[
https://issues.apache.org/jira/browse/KAFKA-13714?page=com.atlassian.jira.plugin.system.issuetabpanels:comment-tabpanel&focusedCommentId=17508386#comment-17508386
]
John Roesler commented on KAFKA-13714:
--------------------------------------
Another local repro:
{code:java}
org.apache.kafka.streams.integration.IQv2StoreIntegrationTest >
verifyStore[cache=true, log=true, supplier=TIME_ROCKS_KV, kind=PAPI] FAILED
java.lang.AssertionError: Result:StateQueryResult{partitionResults={
0=SucceededQueryResult{
result=org.apache.kafka.streams.state.internals.MeteredKeyValueStore$MeteredKeyValueTimestampedIterator@3f702946,
executionInfo=[
Handled in class
org.apache.kafka.streams.state.internals.RocksDBTimestampedStore in 1153925ns,
Handled in class
org.apache.kafka.streams.state.internals.ChangeLoggingTimestampedKeyValueBytesStore
via WrappedStateStore in 1165952ns,
Handled in class
org.apache.kafka.streams.state.internals.CachingKeyValueStore in 1181616ns,
Handled in class
org.apache.kafka.streams.state.internals.MeteredTimestampedKeyValueStore with
serdes org.apache.kafka.streams.state.StateSerdes@278667fd in 1260365ns
],
position=Position{position={input-topic={0=1}}}},
1=SucceededQueryResult{
result=org.apache.kafka.streams.state.internals.MeteredKeyValueStore$MeteredKeyValueTimestampedIterator@42b6d0cc,
executionInfo=[
Handled in class
org.apache.kafka.streams.state.internals.RocksDBTimestampedStore in 109311ns,
Handled in class
org.apache.kafka.streams.state.internals.ChangeLoggingTimestampedKeyValueBytesStore
via WrappedStateStore in 116767ns,
Handled in class
org.apache.kafka.streams.state.internals.CachingKeyValueStore in 128961ns,
Handled in class
org.apache.kafka.streams.state.internals.MeteredTimestampedKeyValueStore with
serdes org.apache.kafka.streams.state.StateSerdes@684b31de in 185521ns
],
position=Position{position={input-topic={1=1}}}}},
globalResult=null}
Expected: is <[1, 2, 3]>
but: was <[1, 2]>
at org.hamcrest.MatcherAssert.assertThat(MatcherAssert.java:20)
at
org.apache.kafka.streams.integration.IQv2StoreIntegrationTest.shouldHandleRangeQuery(IQv2StoreIntegrationTest.java:1129)
at
org.apache.kafka.streams.integration.IQv2StoreIntegrationTest.shouldHandleRangeQueries(IQv2StoreIntegrationTest.java:807)
at
org.apache.kafka.streams.integration.IQv2StoreIntegrationTest.verifyStore(IQv2StoreIntegrationTest.java:776)
{code}
> Flaky test IQv2StoreIntegrationTest
> -----------------------------------
>
> Key: KAFKA-13714
> URL: https://issues.apache.org/jira/browse/KAFKA-13714
> Project: Kafka
> Issue Type: Bug
> Components: streams
> Affects Versions: 3.2.0
> Reporter: John Roesler
> Priority: Blocker
>
> I have observed multiple consistency violations in the
> IQv2StoreIntegrationTest.
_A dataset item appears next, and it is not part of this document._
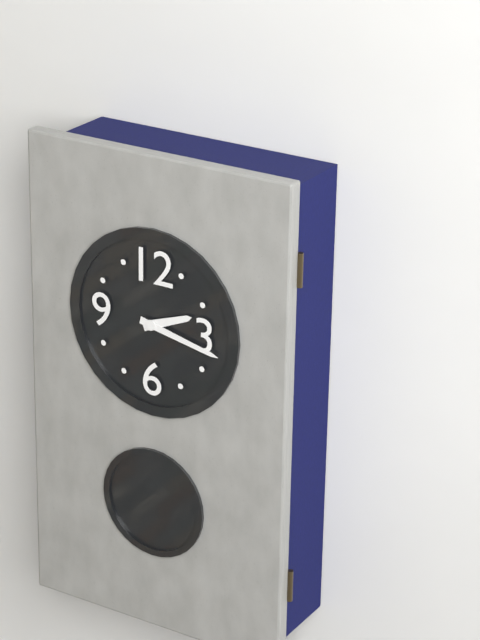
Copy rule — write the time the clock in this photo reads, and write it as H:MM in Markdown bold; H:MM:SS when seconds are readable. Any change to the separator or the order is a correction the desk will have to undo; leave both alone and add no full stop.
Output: **2:17**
Since this is the first release of IQv2, and it's
> apparently a major flaw in the feature, we should not release with this bug
> outstanding. Depending on the time-table, we may want to block the release or
> pull the feature until the next release.
>
> The first observation I have is from 23 Feb 2022. So far all observations
> point to the range query in particular, and all observations have been for
> RocksDB stores, including RocksDBStore, TimestampedRocksDBStore, and the
> windowed store built on RocksDB segments.
> For reference, range queries were implemented on 16 Feb 2022:
> [https://github.com/apache/kafka/commit/b38f6ba5cc989702180f5d5f8e55ba20444ea884]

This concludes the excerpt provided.